Reputation: 39
I have an SQL query to get the content size from a content URL, but when I execute the SQL and compare the result to the directory size of contentstore it doesn't match. For example first I get the content size from database (PostgreSQL):
SELECT count(*),
SUM(round(u.content_size/1024/1024,2)) AS "Size (MB)",
to_char(n.audit_created:: date,'yyyy') AS yyyy_
FROM alf_node AS n,
alf_node_properties AS p,
alf_node_properties AS p1,
alf_namespace AS ns,
alf_qname AS q,
alf_content_data AS d,
alf_content_url AS u
WHERE n.id=p.node_id
AND ns.id=q.ns_id
AND p.qname_id=q.id
AND p.long_value=d.id
AND d.content_url_id=u.id
AND p1.node_id=n.id
AND p1.qname_id IN (SELECT id FROM alf_qname WHERE local_name='name')
GROUP BY yyyy_
ORDER BY yyyy_ DESC;
It gives me a total size of 600 GB. But when I see the size property for folder content store in alf_data
it shows 2.4 TB. How is that possible?
Upvotes: 4
Views: 2192
Reputation: 3818
It is not so easy to know the space of the contentstore based only on what you currently have in your repository.
When a document is deleted or updated with a new version, Alfresco does not immediately delete the binary from the disk.
The process to actually free the disk space is a bit more "complex". How to configure the first step of this process is described in the following article: Cleaning up orphaned content (purge)
The "purge" by default is configured to be executed every day at 4AM and will purge any orphaned file that has been removed from the repository at least 14 days earlier.
As described in the article, by default, Alfresco does not delete the purged files but it only moves them in a different folder (contentstore.deleted).
It is safe to delete the files in the contentstore.deleted after a backup.
As usual, in alfresco-global-properties, you can modify the default configuration (that you can find in alfresco/repository.properties)

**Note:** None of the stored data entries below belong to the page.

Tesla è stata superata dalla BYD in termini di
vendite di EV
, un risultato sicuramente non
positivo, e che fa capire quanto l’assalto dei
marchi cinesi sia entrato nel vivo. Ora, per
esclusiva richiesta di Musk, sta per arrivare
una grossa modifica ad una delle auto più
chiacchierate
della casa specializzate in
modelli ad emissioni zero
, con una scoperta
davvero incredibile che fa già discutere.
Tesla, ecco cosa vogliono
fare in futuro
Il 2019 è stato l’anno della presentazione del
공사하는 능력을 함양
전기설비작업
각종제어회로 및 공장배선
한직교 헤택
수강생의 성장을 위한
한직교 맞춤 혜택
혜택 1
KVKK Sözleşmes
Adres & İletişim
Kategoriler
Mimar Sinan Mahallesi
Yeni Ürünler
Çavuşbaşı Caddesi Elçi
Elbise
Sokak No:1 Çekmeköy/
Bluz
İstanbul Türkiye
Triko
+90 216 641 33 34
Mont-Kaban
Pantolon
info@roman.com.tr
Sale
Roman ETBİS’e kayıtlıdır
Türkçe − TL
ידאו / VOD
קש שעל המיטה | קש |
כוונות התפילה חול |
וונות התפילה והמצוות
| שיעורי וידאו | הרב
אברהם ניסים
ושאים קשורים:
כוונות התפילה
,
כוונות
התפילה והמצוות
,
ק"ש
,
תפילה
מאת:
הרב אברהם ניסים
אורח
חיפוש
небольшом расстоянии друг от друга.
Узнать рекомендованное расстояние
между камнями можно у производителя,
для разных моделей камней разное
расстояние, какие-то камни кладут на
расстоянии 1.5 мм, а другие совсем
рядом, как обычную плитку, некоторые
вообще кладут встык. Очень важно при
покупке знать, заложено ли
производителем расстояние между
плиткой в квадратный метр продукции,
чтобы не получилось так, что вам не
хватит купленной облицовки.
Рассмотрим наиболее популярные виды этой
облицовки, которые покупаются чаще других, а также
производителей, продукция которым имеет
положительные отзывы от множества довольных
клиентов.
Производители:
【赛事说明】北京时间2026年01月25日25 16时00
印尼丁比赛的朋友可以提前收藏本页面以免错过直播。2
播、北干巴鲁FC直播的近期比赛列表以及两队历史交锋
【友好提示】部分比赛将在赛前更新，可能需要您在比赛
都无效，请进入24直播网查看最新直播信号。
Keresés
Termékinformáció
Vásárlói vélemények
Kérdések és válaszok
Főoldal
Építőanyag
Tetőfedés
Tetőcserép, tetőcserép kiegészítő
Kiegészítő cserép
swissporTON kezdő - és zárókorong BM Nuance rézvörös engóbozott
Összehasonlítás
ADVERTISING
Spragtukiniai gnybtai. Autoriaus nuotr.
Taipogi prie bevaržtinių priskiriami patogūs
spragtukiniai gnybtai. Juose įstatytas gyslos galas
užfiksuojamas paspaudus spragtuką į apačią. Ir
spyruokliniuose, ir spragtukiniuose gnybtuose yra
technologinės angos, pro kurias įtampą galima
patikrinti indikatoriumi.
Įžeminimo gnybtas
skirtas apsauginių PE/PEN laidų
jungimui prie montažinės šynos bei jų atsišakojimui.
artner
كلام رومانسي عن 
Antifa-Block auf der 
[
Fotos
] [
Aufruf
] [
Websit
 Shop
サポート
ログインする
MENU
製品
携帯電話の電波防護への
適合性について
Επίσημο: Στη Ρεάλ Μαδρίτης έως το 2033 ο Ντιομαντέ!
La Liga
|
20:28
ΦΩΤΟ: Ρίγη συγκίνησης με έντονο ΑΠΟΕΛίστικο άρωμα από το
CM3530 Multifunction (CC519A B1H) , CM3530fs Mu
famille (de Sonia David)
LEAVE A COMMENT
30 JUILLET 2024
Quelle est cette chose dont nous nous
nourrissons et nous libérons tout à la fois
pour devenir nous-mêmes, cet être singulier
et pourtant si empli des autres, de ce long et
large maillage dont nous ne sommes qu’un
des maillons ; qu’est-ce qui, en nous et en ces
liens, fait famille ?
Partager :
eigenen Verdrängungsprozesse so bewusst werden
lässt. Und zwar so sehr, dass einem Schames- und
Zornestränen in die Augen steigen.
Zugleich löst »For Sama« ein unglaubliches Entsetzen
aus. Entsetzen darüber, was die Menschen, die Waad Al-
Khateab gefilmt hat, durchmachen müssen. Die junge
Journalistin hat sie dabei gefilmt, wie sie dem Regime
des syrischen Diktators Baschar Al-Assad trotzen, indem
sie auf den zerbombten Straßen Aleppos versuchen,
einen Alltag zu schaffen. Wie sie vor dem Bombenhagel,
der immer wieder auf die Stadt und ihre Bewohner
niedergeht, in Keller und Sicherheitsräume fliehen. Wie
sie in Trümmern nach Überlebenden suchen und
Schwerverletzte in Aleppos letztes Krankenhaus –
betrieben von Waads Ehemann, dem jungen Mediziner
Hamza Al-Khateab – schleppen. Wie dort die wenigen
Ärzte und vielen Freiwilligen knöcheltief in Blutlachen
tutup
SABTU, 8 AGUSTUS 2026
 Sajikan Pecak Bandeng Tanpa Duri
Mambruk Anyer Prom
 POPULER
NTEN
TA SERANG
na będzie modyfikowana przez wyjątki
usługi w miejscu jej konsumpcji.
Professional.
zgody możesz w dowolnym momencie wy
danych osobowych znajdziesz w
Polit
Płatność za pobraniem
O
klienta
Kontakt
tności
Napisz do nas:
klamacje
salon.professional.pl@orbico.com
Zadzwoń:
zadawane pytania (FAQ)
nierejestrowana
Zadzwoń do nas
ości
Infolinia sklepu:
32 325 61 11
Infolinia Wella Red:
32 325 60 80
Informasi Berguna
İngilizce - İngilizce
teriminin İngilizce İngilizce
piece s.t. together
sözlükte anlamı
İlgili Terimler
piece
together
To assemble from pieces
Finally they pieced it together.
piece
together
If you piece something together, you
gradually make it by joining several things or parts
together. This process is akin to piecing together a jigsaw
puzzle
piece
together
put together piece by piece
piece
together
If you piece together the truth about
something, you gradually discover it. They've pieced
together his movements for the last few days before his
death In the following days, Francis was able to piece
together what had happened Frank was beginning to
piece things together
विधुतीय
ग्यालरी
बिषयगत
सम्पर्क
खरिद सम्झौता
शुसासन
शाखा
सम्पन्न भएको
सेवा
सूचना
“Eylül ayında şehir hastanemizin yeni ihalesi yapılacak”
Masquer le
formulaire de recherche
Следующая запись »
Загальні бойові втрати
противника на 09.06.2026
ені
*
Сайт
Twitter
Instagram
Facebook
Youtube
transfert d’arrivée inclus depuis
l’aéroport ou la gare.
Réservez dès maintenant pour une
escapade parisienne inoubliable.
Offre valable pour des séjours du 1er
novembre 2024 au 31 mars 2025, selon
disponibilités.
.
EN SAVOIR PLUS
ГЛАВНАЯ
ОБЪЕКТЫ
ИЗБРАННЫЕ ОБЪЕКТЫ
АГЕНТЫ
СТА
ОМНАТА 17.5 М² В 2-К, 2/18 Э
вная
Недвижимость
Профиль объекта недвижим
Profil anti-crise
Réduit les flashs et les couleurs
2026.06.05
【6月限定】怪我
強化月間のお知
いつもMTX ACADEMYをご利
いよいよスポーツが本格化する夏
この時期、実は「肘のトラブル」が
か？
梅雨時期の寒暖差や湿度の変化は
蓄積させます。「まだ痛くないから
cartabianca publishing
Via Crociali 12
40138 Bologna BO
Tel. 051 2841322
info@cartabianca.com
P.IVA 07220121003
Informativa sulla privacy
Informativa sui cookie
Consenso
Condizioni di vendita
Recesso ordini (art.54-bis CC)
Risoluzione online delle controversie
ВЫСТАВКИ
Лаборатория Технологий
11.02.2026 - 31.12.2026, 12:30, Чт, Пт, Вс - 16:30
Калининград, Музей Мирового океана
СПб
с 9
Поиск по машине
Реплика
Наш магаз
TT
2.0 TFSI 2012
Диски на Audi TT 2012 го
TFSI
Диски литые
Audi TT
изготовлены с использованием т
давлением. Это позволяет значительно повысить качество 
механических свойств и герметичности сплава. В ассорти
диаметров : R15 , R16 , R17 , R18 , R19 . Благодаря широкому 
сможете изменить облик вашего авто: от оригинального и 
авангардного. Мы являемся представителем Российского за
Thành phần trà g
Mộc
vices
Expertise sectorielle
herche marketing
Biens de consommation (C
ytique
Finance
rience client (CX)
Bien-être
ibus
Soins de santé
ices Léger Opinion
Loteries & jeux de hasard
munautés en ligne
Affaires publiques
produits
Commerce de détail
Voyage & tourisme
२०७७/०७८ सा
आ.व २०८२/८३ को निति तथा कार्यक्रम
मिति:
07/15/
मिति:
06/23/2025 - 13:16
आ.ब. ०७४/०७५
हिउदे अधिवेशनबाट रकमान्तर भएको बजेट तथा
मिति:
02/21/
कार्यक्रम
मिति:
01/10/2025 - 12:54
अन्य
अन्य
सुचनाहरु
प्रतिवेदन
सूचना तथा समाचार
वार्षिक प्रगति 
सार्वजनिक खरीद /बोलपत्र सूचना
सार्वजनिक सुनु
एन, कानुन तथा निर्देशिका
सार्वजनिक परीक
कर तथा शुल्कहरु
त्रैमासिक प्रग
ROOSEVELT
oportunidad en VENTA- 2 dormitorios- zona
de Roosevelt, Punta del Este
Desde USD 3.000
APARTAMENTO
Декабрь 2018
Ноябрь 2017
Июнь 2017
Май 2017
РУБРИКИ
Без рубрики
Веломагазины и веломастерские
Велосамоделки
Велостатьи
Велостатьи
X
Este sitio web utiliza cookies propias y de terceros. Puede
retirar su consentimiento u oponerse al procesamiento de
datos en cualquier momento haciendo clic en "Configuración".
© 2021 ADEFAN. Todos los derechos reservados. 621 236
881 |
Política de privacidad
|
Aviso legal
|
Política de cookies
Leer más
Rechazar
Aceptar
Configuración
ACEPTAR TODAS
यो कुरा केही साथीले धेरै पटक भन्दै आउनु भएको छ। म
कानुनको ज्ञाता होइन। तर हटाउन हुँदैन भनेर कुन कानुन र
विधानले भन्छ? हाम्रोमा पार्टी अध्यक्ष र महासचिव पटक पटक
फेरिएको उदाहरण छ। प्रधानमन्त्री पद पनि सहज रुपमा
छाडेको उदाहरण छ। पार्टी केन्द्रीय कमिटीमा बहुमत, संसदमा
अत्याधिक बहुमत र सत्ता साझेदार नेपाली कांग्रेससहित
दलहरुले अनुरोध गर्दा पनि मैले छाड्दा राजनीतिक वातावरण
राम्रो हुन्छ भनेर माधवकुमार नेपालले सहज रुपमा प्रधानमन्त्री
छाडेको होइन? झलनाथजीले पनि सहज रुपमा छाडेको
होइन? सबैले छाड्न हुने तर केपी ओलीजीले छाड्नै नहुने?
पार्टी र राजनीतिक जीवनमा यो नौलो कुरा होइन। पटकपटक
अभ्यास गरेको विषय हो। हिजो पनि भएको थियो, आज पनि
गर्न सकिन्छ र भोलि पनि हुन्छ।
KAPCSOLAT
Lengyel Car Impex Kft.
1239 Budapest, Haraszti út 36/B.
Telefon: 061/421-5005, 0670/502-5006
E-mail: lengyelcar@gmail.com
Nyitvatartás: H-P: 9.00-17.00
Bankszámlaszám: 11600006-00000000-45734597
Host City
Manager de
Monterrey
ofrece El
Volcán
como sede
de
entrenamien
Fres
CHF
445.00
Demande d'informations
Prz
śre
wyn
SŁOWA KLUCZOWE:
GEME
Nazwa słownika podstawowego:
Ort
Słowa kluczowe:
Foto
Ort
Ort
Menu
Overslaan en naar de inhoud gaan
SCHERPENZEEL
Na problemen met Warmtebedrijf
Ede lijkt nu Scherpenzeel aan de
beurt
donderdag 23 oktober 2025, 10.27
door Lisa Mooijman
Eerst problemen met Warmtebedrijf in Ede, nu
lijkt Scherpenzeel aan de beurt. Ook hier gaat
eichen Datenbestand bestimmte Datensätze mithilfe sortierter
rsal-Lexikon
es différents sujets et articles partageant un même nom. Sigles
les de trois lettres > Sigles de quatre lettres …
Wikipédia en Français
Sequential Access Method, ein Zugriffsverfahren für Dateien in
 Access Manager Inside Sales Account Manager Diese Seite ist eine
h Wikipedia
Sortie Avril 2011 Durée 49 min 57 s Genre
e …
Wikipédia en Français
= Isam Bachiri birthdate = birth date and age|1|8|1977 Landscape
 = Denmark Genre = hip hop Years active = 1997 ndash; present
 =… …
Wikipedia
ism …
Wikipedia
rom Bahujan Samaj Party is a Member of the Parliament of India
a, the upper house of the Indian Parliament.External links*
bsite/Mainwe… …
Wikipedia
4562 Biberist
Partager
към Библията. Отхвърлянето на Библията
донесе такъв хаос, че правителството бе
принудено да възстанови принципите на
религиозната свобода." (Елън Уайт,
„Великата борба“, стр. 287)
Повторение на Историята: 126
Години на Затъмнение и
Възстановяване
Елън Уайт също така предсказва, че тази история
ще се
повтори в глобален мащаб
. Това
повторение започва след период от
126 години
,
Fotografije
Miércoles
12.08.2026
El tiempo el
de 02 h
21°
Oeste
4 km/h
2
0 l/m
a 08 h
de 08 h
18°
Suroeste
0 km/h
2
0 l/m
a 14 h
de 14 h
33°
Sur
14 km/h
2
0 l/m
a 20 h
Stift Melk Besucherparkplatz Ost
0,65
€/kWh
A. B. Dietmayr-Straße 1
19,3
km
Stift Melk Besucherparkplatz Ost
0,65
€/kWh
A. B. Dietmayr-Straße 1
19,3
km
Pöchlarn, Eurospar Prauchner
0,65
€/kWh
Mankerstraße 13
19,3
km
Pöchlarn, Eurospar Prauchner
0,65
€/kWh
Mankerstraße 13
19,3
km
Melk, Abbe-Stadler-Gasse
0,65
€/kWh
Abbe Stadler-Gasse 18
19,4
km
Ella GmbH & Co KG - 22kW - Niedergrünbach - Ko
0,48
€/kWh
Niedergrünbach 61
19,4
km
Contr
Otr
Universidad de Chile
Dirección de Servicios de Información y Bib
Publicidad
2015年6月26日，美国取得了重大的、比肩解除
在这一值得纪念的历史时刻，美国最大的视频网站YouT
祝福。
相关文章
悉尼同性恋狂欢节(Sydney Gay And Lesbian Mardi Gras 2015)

You can end up with a lot of orphaned files in many ways. Just to give some examples:
Upvotes: 6
Reputation: 4156
And last, but not least, you're rounding up file sized in MB, for each file before summing that up, try summing in bytes then rounding the results like this:
SELECT count(*),round(SUM(u.content_size)/1024/1024, 3) AS "Size (MB)", to_char(n.audit_created:: date,'yyyy') as yyyy_
FROM alf_node AS n,
alf_node_properties AS p,
alf_node_properties AS p1,
alf_namespace AS ns,
alf_qname AS q,
alf_content_data AS d,
alf_content_url AS u
WHERE n.id=p.node_id
AND ns.id=q.ns_id
AND p.qname_id=q.id
AND p.long_value=d.id
AND d.content_url_id=u.id
AND p1.node_id=n.id
AND p1.qname_id IN (SELECT id FROM alf_qname WHERE local_name='name')
group by yyyy_
ORDER BY yyyy_ DESC;
Upvotes: 5